Un gouvernement qui devient conscient des problèmes de pouvoir d’achat mais qui, ne voulant pas modifier sa politique économique et sociale, en est réduit à inventer une prime.


Un patronat vent debout contre une telle prime et qui aurait bien voulu obtenir son abandon avec l’accord des syndicats!

Bien entendu, il n’en était pas question. Autant cette prime n’est pas une bonne réponse (cf. dernier éditorial), autant il appartient aux employeurs, s’ils veulent l’éviter, de faire mieux en matière de salaires et de prime transport. En quelque sorte, il n’est pas question de lâcher la proie pour l’ombre.

Par exemple, nous attendons du patronat qu’il accepte de réunir obligatoirement les négociations de branche sur les minima conventionnels après toute augmentation du Smic et pourquoi pas –il n’est pas interdit de rêver!– qu’il finisse par accepter une augmentation significative du Smic et la mise en place d’une vraie prime transport.

Pour toutes ces raisons, le comité de suivi de l’agenda social paritaire (à savoir le suivi du calendrier de toutes les délibérations et négociations sociales) s’est borné à réaffirmer le droit, à savoir la consultation des interlocuteurs sociaux avant toute décision des pouvoirs publics (gouvernement et patronat) en matière de travail.

Le même jour une réunion syndicats- patronat s’est tenue sur la question des IRP et de la valeur ajoutée.

Il y a quelques semaines, Force Ouvrière avait publiquement demandé la suspension de cette délibération.
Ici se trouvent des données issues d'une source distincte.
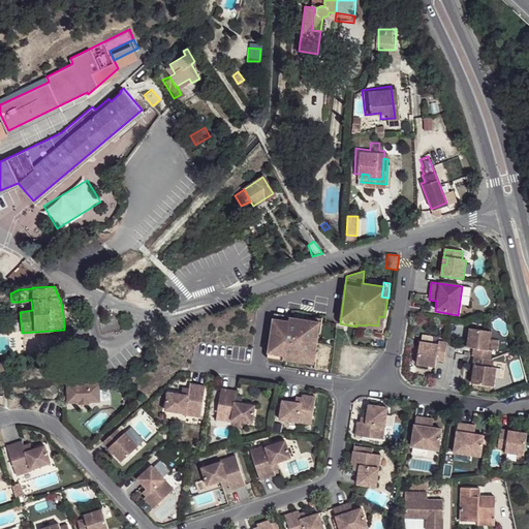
[(274,313),(268,356),(283,359),(284,358),(300,360),(300,359),(310,360),(312,350),(316,351),(319,332),(314,331),(316,321),(315,321),(289,317),(290,316),(274,313)]
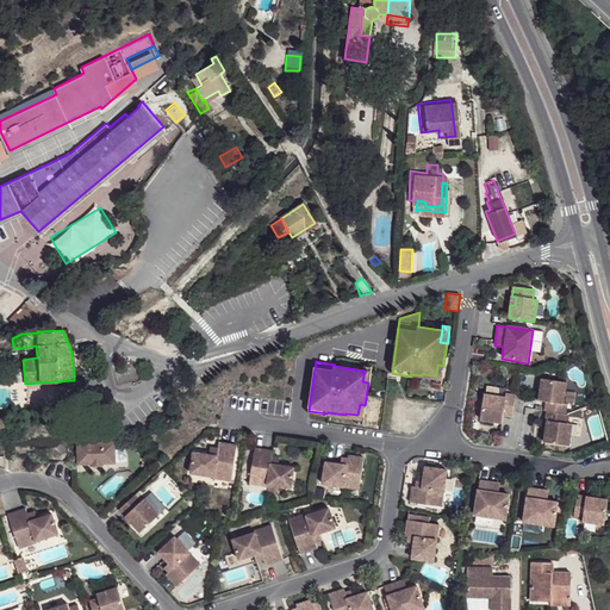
[(436,375),(435,383),(442,384),(444,366),(443,366),(437,365),(436,375)]
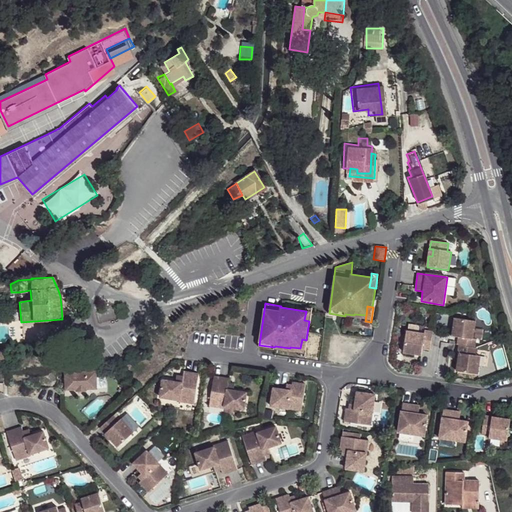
[(476,321),(455,318),(452,337),(459,337),(458,345),(475,348),(476,340),(473,340),(476,321)]
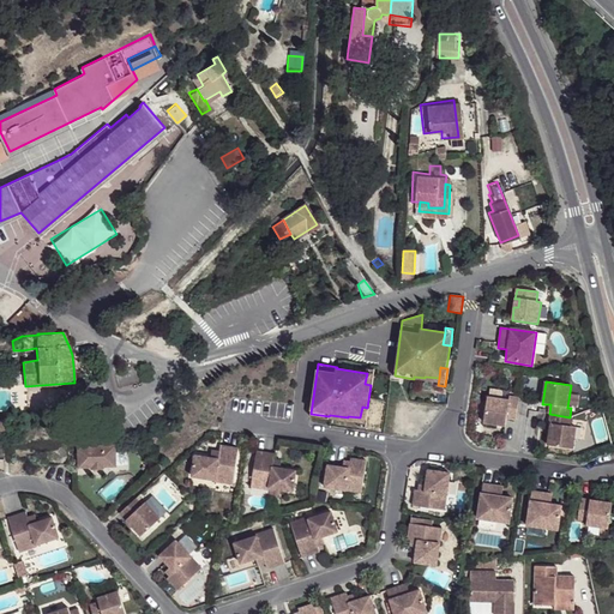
[(516,420),(519,398),(511,397),(510,401),(488,397),(485,422),(506,426),(507,419),(516,420)]
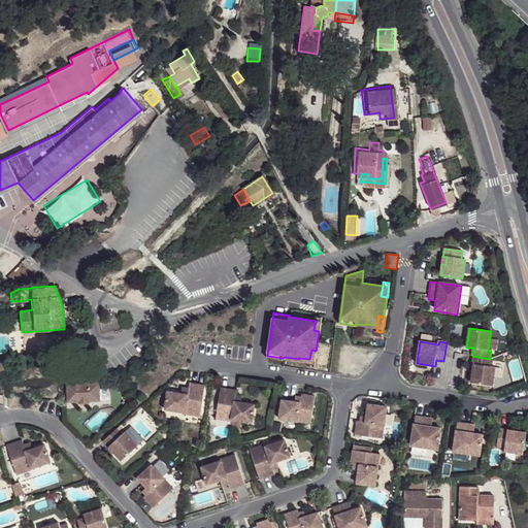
[(309,359),(308,365),(315,366),(318,351),(316,351),(311,350),(309,359)]
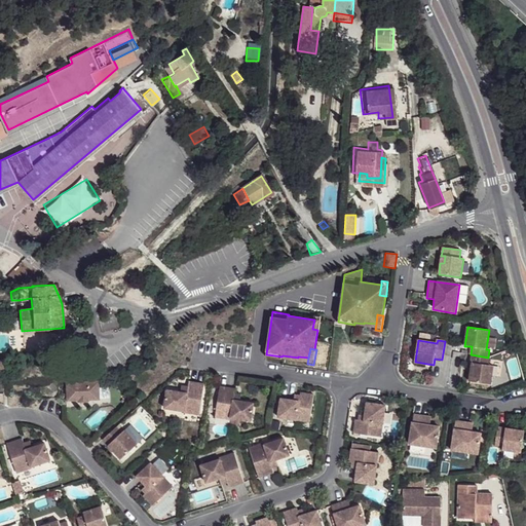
[(488,358),(471,354),(470,363),(472,363),(470,381),(490,384),(493,366),(487,365),(488,358)]
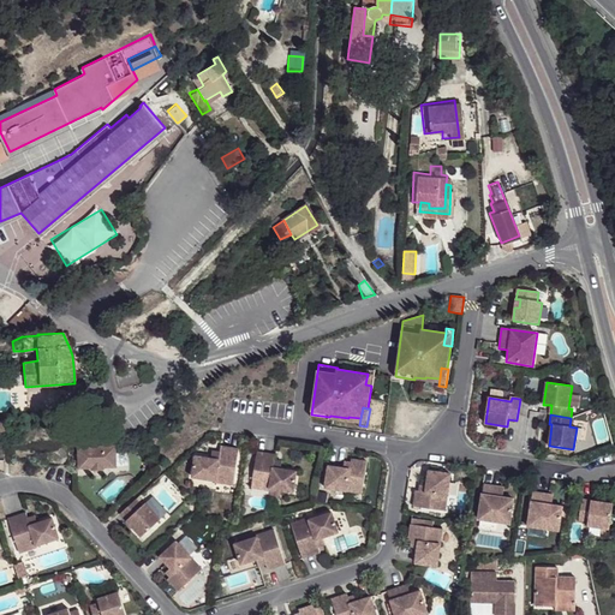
[(115,446),(78,447),(79,469),(91,467),(91,469),(103,469),(103,467),(117,466),(115,446)]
Nous avons été les seuls, tous les autres syndicats, sans exception, voulant poursuivre les discussions. Celles-ci se poursuivent donc et la négociation devrait débuter.
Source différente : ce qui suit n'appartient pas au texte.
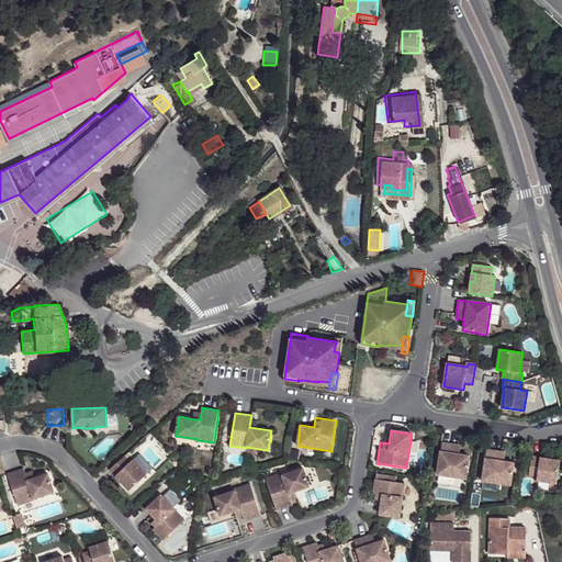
[(460,447),(442,444),(437,476),(467,481),(471,457),(459,454),(460,447)]
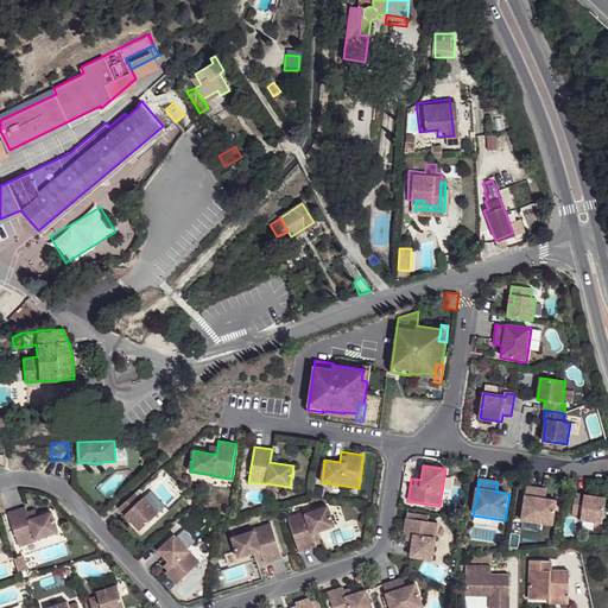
[(546,489),(526,487),(521,523),(553,527),(557,501),(545,500),(546,489)]
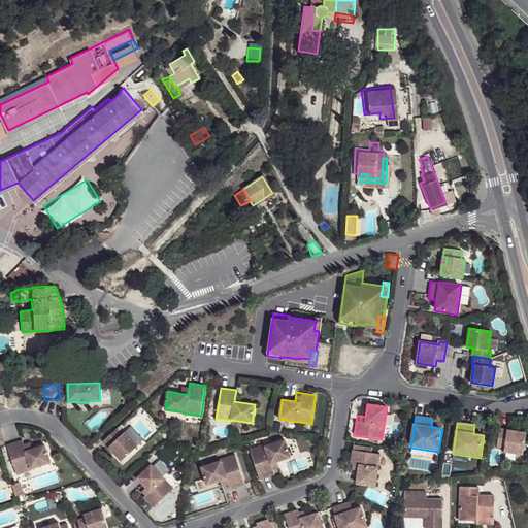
[(117,429),(102,441),(121,461),(137,447),(124,432),(122,434),(117,429)]
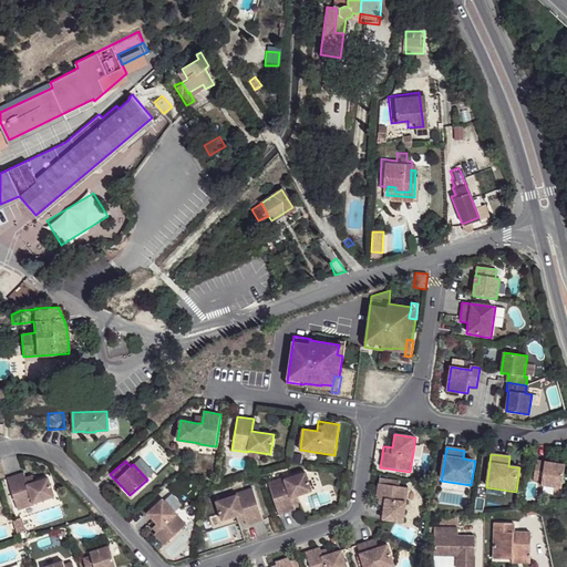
[(565,465),(536,461),(534,481),(542,482),(540,486),(562,488),(565,465)]
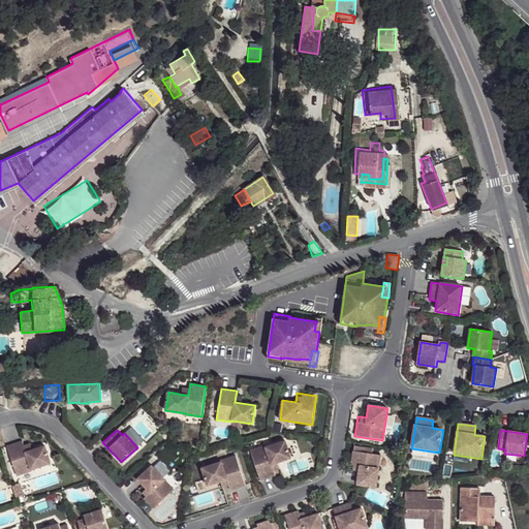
[(22,440),(7,445),(17,475),(31,470),(31,469),(51,462),(45,445),(32,449),(26,452),(24,445),(22,440)]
Quoi qu’il en soit, Force Ouvrière a deux impératifs incontournables:

- il n’est pas question de revoir à la baisse, d’une manière ou d’une autre, le rôle et les moyens des IRP;

- concernant la valeur ajoutée, il ne peut s’agir que d’améliorer l’information consultation, et en aucun cas nous n’accepterons des procédures s’apparentant à de la codécision, c’est-à-dire à annihiler la liberté et l’indépendance syndicales. Dans notre esprit, plus d’information doit avoir pour effet d’alimenter la revendication salariale. Pour le reste, la question de la valeur ajoutée relève surtout d’un débat national d’ordre macroéconomique.

Il s’agit d’accroître la part qui va au travail au détriment de celle qui va au capital.

Cela passe par l’augmentation des salaires et une fiscalité accrue sur les dividendes.

Ce qui va à l’encontre des préconisations gouvernementales. En témoigne le bricolage fiscal à destination des plus aisés et le refus de l’État, en tant qu’employeur, d’augmenter les salaires dans la fonction publique.